OEB: Bok Review: Macaulay The Tragedy of Power. _ by Robert E. Sullivan.

Individuals matter, but the extent of their importance is debatable. It is widely believed that if Macaulay had never come to India, or if he had not served the East India Company, India's system of education would have been different from what it is. By attributing to Macaulay a superhuman causality, this view makes education under colonial rule look rather too simple. In this volume, historian Robert E. Sullivan devotes no space whatsoever to question this popular wisdom. Rather, he appears to derive from it a rationale for his study of Macaulay's life and personality.

Sullivan stays well within the orbit of received wisdom on colonialism in the early 19th century when the educational history of India was supposedly shaped by the outcome of the so-called controversy between the Anglicists and the Orientalists. The controversy is believed to have been settled by Macaulay's minute. This document gained notoriety for its explicit articulation of contempt for India's traditions of knowledge and culture. The unabashed racist tone of this document makes it a darling of every guidebook writer for the Bachelor of Education degree.

Once you have read this note, you need not bother to grapple with the political economy of colonisation. You feel blissfully free to believe that the system of education under the colonial rule would have energetically cultivated India's indigenous languages and discouraged the use of English if Macaulay had never come to India or written that hateful note. Sullivan's treatment of Macaulay will give a further lease of life to this myth.

Sullivan starts his introduction to the volume by regretting what he terms the demotion of Macaulay from being considered an eminent Victorian. He notes that the Latin inscription below Macaulay's statue in Trinity College, Cambridge, gives him the credit for reforming “the letters and laws of India.” Sullivan says: “The tribute sounds like imperial hyperbole until you hear the voice of a fluent English speaker in a call centre in what was recently Bangalore and consider that in 1835 Macaulay, not yet 35, was instrumental in launching English as the subcontinent's shared language.”

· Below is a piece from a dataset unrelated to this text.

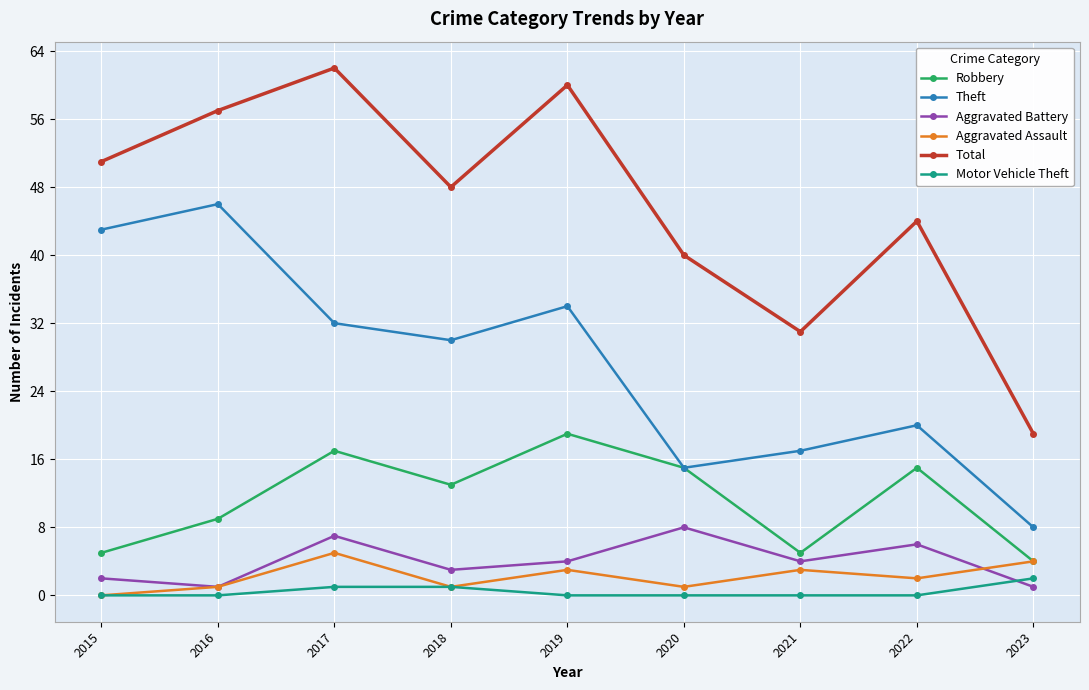

Is it true that Motor Vehicle Theft equals 0 at 2020?

True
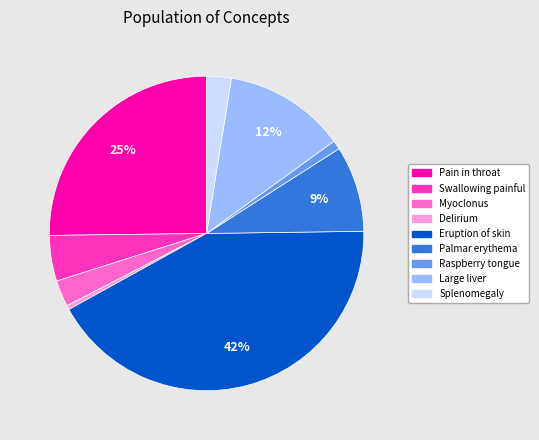

How many segments does this pie chart have?

9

We can well imagine why an Indian publisher has so promptly reprinted this ponderous book, first published — surprisingly, without much editorial attention being given — by Harvard University Press. The vast and strenuous effort that has gone into its making is not easy to appreciate unless one shares Sullivan's premise that Macaulay did indeed leave his personal stamp on India by shaping its system of education and by preparing an early draft of the codes of civil and criminal procedures.

The author has not succeeded in his attempt to make the reader feel fascinated by Macaulay as a person. Is it because the scholarly effort put in to build an image of Macaulay as a great, though tragic, thinker and public figure is not good enough, or is it because the method and style are so unattractive? Perhaps, it is both.

Untenable

The tragic greatness Sullivan attributes to Macaulay is hardly convincing. The evidence he advances to support his view that Macaulay left important and lasting legacies lacks plausibility. For instance, he cites Nehru as an example of “the success of Macaulay's much-deprecated project of ‘forming a class who may be interpreters between us and the millions whom we govern, a class of persons Indian in blood and colour but English in taste, in opinions, in morals and in intellect'.” Even Nehru's worst critics would find it untenable. That Sullivan regards a statesman and freedom fighter of the stature of Nehru, who spent more than a decade of his political life in British jails, as an example of Macaulay's legacy should suffice to indicate the quality of historical sense underpinning this work. As for Macaulay himself, he remains a dated historical figure, afflicted by the contradictions typical of many of his contemporaries, between visions of liberal reform and the impulse to conquer and kill. It is good for him that he wrote a multi-volume history of his own country which is currently desperate to find material that might inspire its youth — including the progeny of immigrants from the former colonies — with nationalistic fervour.